Extract
☆ ☆ ☆ ☆ ☆ ☆ ☆
On Friday morning I began my trek west to Sturgis, SD. I again had lunch at the beautiful rest stop in Chamberlain SD with Dignity statue, drove through the Badlands and Custer National Park, some hiking to Harney Peak and then landed at my cabin in Sturgis at the RV park. It's a clean campground, $49.00 cabins and just a great place to stay as they are the packet pickup location and the start of the 100 mile and bus rides out for other distances are only a few blocks away.
Saturday I woke at 4, ground my beans for my french press, dressed and packed. I was out the door around 545 to catch the 600 bus. I met Jenny who was also running the 50K, we rode the bus together to the start.
It was a beautiful day, dry, with a high forecast to be in the low 70s. Picture perfect.
Our bus arrived to our start - the 70 mile stop of the 100 - before 7 so we had over an hour to hang out. I was looking for Erika to come through as she was running the 100. I was also looking for Amy, as she was pacing one of her friends. Pretty soon I noticed a blue Bill Pomerenke shirt. Sure enough, there was Andy, Erika's husband, pacing. I then saw Erika. I ran over and gave her a hug and congratulations on her 70 miles covered, and after running Kettle 100 two weeks prior. She finished Black Hills, too. Amazing.
Finally 800 was near and we here herded down to the start. Off we went! We were all on top of one another for quite some time as there are quite a few cattle ramps in the first few miles. They have to be taken very slowly as they were wet and slippery. I just hiked, took my time, moving forward. It was cool to know what would be coming up, to remember portions of the course.
The course is really amazing. Long climbs straight up, single track coming down, over and over. There were some jeep roads, some ATV paths, mostly singletrack. I'd run through soft pine trail, such nice footing, to hard small rocks interspersed upon the trail, to sand, to grass. The views were amazing. Jagged walls of rock, soft rounded rock, vistas overlooking the forests below.
In 2018 there were ropes to help cross the rivers, the water was over my waist. This year there was NO water in the rivers. NONE. It was so dry, although it had rained the night before. The ground sucked it right up as the trail was not wet or muddy at all.
As I was running up one of the dry creek beds, littered with rock, I fell. All of a sudden I was down flat on my belly with a sore knee and skinned nose. I lay there, stunned. A man who nearly fell on top of me helped me up exclaiming 'damn, now I've lost my pacer'. He just wouldn't pass me, he stayed directly in back of me for miles although I asked him to pass. I was glad to see him go on. I should have just stepped off the trail earlier and forced him to move on. I walked off my pain, making sure my knee was stable and that I couldn't see any bone. It was mostly a skin wound I think, it swelled and bruised quickly. I wondered if it would knock me out of the race. I vowed to pay attention and would not over do it by any means. I didn't mind dropping from a 50K if that's what my knee needed.
☆ ☆ ☆ ☆ ☆ ☆ ☆
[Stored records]
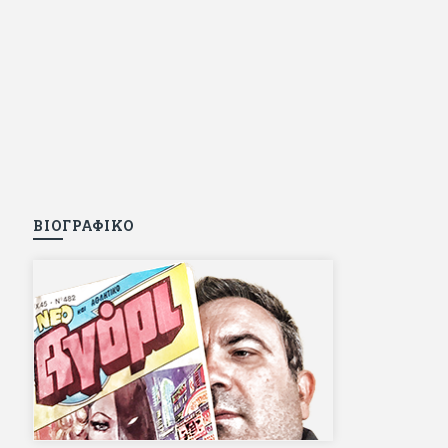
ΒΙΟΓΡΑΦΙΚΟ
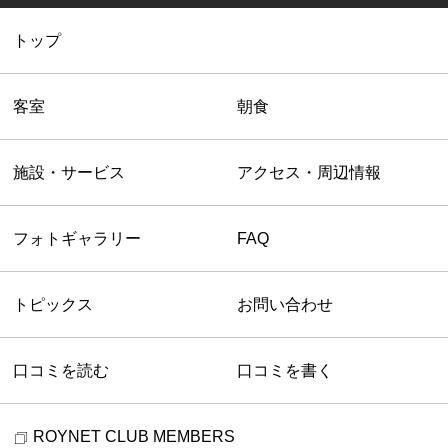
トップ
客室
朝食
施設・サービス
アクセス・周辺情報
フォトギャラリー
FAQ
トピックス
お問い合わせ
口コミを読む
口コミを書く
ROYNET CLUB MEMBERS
☆ ☆ ☆ ☆ ☆ ☆ ☆
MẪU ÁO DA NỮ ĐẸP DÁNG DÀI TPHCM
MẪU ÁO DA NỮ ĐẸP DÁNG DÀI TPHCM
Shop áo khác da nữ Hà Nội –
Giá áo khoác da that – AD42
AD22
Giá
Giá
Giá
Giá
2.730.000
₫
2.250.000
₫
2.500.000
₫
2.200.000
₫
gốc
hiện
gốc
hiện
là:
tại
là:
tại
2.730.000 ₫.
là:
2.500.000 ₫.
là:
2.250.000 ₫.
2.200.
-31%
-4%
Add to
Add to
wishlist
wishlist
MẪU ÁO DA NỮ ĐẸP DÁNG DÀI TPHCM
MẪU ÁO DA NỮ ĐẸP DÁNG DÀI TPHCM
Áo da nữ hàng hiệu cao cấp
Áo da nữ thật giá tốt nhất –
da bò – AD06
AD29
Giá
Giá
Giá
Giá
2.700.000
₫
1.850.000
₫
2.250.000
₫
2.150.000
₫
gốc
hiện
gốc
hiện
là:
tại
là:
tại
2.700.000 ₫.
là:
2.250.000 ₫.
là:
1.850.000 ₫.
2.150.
☆ ☆ ☆ ☆ ☆ ☆ ☆
Work to be completed
Which kinds of ground underfoot does the race report name for the course? List them all.

Expected answer
- Soft pine trail
- Hard small rocks
- Sand
- Grass